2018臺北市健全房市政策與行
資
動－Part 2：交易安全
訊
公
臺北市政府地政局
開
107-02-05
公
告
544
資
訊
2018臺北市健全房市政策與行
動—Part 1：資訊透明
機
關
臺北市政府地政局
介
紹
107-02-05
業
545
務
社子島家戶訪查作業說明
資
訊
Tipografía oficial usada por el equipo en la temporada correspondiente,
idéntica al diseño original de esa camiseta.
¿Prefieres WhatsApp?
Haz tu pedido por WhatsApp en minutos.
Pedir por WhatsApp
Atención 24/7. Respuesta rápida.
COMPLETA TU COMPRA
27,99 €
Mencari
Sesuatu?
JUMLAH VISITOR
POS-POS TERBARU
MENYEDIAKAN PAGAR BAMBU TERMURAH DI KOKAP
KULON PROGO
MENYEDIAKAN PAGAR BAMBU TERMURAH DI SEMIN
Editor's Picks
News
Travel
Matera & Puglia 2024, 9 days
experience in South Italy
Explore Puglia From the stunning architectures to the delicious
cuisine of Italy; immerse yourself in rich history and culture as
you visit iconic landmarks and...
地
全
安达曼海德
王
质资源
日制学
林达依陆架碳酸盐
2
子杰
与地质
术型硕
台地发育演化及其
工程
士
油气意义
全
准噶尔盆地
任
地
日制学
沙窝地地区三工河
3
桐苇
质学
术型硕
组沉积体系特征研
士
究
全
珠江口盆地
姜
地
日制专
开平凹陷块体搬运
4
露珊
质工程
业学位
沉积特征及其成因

----

• [What is needed] Rename "WhatsApp" to "Telegram" everywhere in the material above and reproduce all of it, leaving every other word unchanged.

• [Answer box]
2018臺北市健全房市政策與行
資
動－Part 2：交易安全
訊
公
臺北市政府地政局
開
107-02-05
公
告
544
資
訊
2018臺北市健全房市政策與行
動—Part 1：資訊透明
機
關
臺北市政府地政局
介
紹
107-02-05
業
545
務
社子島家戶訪查作業說明
資
訊
Tipografía oficial usada por el equipo en la temporada correspondiente,
idéntica al diseño original de esa camiseta.
¿Prefieres Telegram?
Haz tu pedido por Telegram en minutos.
Pedir por Telegram
Atención 24/7. Respuesta rápida.
COMPLETA TU COMPRA
27,99 €
Mencari
Sesuatu?
JUMLAH VISITOR
POS-POS TERBARU
MENYEDIAKAN PAGAR BAMBU TERMURAH DI KOKAP
KULON PROGO
MENYEDIAKAN PAGAR BAMBU TERMURAH DI SEMIN
Editor's Picks
News
Travel
Matera & Puglia 2024, 9 days
experience in South Italy
Explore Puglia From the stunning architectures to the delicious
cuisine of Italy; immerse yourself in rich history and culture as
you visit iconic landmarks and...
地
全
安达曼海德
王
质资源
日制学
林达依陆架碳酸盐
2
子杰
与地质
术型硕
台地发育演化及其
工程
士
油气意义
全
准噶尔盆地
任
地
日制学
沙窝地地区三工河
3
桐苇
质学
术型硕
组沉积体系特征研
士
究
全
珠江口盆地
姜
地
日制专
开平凹陷块体搬运
4
露珊
质工程
业学位
沉积特征及其成因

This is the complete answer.